Much has been made of Justice Blackmun's supposed transformation from a "Minnesota TWin" following in the footsteps of Chief Justice Burger to a member of the Supreme Court's liberal wing aligned with Justices Brennan and Marshall. The Justice was appointed at a time when crime control was a major concern both for the American people and for President Nixon, who had pledged to put "law and order" judges on the Supreme Court. Moreover, the Justice's years on the Court coincided with a retreat from a number of the Warren Court precedents that had broadened the constitutional rights afforded criminal defendants. This Article explores the extent to which the Justice's supposed transformation also occurred in criminal cases.

In considering that question, the Article examines Justice Blackmun's opinions and votes in the leading Supreme Court rulings in five areas: search and seizure, confessions, the right to counsel, habeas corpus, and the right to a jury trial.

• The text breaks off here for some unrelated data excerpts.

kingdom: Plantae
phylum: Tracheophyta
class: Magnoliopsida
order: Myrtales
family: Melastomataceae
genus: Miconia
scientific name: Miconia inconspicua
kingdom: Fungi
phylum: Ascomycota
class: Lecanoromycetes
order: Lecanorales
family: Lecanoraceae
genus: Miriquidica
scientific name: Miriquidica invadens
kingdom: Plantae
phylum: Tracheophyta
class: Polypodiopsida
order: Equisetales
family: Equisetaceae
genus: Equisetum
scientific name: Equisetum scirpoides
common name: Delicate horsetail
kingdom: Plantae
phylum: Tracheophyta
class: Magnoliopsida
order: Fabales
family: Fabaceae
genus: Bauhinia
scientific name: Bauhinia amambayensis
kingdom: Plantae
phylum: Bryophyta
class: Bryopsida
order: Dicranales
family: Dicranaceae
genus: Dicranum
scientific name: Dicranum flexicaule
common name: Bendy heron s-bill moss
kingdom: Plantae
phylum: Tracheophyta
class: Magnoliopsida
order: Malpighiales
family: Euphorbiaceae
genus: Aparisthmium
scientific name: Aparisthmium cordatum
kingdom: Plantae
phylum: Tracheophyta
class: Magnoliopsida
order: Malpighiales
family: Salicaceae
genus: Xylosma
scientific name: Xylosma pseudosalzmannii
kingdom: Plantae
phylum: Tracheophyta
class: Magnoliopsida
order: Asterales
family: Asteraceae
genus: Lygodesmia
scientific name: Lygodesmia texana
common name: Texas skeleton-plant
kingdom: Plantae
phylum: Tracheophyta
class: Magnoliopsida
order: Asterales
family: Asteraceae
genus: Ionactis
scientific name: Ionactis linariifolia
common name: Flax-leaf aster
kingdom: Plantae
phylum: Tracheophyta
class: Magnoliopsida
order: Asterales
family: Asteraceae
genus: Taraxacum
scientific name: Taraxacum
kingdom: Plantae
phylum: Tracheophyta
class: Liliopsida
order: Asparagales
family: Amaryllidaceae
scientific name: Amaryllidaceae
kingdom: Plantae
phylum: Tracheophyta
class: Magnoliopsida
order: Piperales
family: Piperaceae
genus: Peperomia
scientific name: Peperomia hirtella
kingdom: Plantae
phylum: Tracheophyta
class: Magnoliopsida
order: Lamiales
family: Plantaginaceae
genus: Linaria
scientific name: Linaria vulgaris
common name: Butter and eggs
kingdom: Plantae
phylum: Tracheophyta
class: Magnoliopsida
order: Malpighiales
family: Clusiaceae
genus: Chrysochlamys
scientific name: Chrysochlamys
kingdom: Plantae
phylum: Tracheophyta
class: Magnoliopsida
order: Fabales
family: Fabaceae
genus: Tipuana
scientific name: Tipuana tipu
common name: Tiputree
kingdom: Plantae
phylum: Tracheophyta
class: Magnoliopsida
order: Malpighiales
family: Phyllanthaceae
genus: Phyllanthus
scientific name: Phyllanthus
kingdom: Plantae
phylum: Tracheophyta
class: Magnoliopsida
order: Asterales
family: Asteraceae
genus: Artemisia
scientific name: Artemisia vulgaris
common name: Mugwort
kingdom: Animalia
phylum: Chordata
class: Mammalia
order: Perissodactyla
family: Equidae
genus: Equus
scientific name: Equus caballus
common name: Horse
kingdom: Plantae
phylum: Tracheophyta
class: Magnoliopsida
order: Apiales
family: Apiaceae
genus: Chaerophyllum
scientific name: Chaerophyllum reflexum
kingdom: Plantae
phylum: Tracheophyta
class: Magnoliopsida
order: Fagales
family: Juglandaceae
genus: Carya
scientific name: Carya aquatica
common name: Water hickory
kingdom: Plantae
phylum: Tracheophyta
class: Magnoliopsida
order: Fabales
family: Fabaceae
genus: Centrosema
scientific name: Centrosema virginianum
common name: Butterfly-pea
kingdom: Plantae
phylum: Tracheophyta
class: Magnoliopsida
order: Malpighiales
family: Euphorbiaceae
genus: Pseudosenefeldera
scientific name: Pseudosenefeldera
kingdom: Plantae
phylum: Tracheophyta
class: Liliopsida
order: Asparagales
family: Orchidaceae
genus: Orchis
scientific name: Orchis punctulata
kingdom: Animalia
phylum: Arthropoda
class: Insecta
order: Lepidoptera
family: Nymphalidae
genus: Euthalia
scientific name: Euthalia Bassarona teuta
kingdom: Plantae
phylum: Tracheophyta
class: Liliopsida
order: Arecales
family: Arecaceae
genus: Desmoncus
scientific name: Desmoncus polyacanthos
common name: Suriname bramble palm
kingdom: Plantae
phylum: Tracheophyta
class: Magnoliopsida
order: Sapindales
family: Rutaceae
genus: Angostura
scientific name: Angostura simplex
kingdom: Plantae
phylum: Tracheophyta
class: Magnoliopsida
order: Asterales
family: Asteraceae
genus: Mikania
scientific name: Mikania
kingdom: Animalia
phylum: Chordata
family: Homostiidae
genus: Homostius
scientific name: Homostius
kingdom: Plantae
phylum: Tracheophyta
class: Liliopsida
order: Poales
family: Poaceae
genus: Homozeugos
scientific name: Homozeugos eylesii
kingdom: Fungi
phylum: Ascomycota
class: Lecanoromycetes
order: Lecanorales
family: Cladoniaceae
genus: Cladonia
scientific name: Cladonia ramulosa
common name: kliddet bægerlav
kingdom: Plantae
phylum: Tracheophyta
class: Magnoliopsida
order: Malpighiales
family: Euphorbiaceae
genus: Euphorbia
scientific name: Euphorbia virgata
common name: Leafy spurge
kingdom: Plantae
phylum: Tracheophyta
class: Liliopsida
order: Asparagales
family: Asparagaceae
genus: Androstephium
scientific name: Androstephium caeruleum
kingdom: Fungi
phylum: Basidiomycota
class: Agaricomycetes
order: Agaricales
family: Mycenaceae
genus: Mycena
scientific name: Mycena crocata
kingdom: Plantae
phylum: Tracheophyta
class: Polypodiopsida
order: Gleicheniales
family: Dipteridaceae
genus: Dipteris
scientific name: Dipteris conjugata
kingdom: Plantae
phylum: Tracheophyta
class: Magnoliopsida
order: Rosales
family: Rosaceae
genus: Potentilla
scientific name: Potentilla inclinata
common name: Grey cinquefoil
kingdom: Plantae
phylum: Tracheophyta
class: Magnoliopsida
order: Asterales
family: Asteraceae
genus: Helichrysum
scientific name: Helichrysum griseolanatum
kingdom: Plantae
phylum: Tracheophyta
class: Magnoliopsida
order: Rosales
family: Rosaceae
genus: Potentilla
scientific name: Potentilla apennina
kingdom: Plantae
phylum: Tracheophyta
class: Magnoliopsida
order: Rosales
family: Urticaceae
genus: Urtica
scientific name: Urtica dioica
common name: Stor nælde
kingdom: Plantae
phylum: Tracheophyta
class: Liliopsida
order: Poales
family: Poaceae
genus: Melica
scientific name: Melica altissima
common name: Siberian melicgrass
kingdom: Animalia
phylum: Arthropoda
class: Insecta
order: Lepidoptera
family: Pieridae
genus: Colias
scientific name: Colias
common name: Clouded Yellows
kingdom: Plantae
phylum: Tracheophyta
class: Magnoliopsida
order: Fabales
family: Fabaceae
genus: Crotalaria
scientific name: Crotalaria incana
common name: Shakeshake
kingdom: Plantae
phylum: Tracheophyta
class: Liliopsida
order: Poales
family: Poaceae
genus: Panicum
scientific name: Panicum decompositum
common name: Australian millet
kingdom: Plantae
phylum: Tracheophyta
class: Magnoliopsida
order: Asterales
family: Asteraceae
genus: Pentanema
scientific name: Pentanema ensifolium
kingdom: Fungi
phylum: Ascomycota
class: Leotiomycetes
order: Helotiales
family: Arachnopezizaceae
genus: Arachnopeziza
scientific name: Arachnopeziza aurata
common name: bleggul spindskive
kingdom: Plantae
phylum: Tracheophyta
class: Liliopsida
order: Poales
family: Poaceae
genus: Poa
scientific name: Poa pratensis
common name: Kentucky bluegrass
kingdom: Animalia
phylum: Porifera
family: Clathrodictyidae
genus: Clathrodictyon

The Article concludes that the Justice's views in criminal cases do not fit neatly into traditional liberal/conservative labels. On the one hand, the Justice did not align himself as closely with Justices Brennan and Marshall in criminal cases as he did in other areas, believing, for example, that neither the exclusionary rule nor the Miranda warnings were constitutionally required. On the other hand, he did not remain as loyal to a "law and order" platform as President Nixon and the legal pundits might have predicted, particularly in the areas of habeas corpus and the defendant's right to a fairly selected jury.